韓国「20日中に射撃訓練」 延坪島住民らに退避令
【ソウル=山口真典】韓国国防省関係者は20日午前、黄海の延坪島(ヨンピョンド)から北朝鮮側と逆の南西方向に向けた海上射撃訓練を同日午後1時(日本時間同)以降に実施すると表明した。軍は同島住民らに緊急退避令を発令、周辺海域に発生している霧の状況を見ながら開始時間を決める。
北朝鮮は朝鮮戦争後に国連軍が設定した北方限界線(NLL)を認めておらず、訓練が「我が領海への射撃」だと主張し、韓国領砲撃も示唆している。訓練開始後に緊張が一層高まるのは避けられない情勢にある。
今回の射撃訓練は、11月23日に北朝鮮からの砲撃を受けた時に実施中だった訓練の再開という位置付けになる。18~21日のいずれかに実施するとしていたが、19日までは「気象条件が整わない」との理由で開始を見合わせていた。国防省関係者は訓練の内容について「前回訓練で計画した分量の残りを発射し、2時間以内で終える」と説明している。
韓国軍は「以前から領海で定期的に実施してきた正当なもの」(合同参謀本部)と強調、射撃も延坪島から北朝鮮と逆方向を狙う。ただ、北朝鮮の追加挑発があれば「陸海空軍の合同戦力で即時断固とした対応をとる」(同)方針。20日午前はF15KやKF16などの戦闘機が随時出撃できる態勢をとり、駆逐艦や哨戒艦も周辺海域に配備。
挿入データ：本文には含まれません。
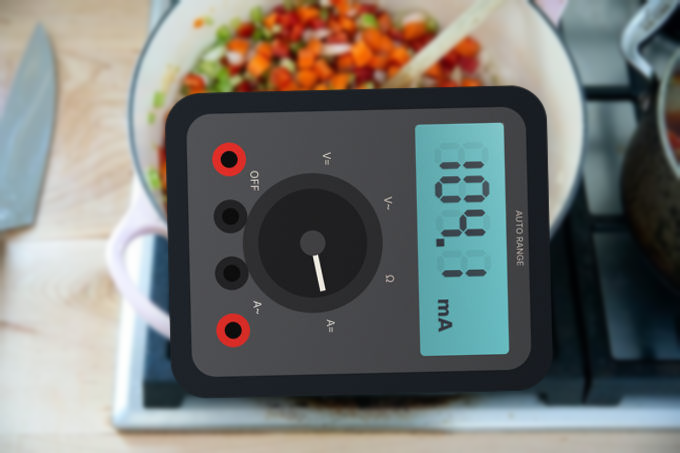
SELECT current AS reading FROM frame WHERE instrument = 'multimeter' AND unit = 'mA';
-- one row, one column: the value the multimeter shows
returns 104.1 mA
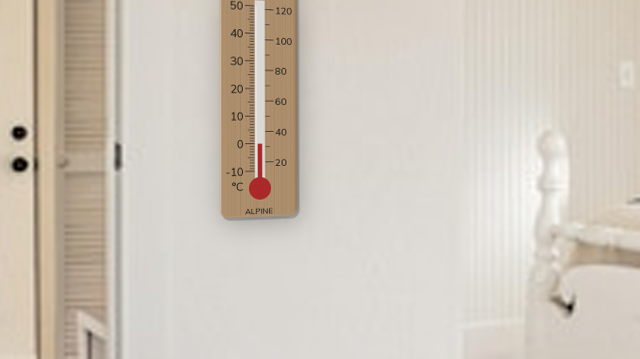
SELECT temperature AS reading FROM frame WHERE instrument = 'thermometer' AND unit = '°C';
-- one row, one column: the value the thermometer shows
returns 0 °C
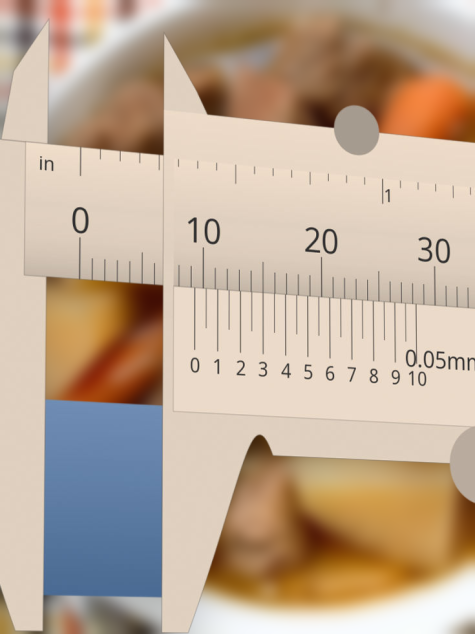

北朝鮮の攻撃にはK9自走砲や多連装ロケット(MLRS)などでも応射する構えだ。
訓練には在韓米軍約20人が参加して後方支援などに当たり、国連軍代表も現場で状況を見守る。島内に滞留する住民や報道陣ら約280人は防空壕(ごう)などに避難した。韓国統一省は挑発措置に備え、開城(ケソン)工業団地(北朝鮮南西部)に韓国人関係者が入ることを一時的に禁じた。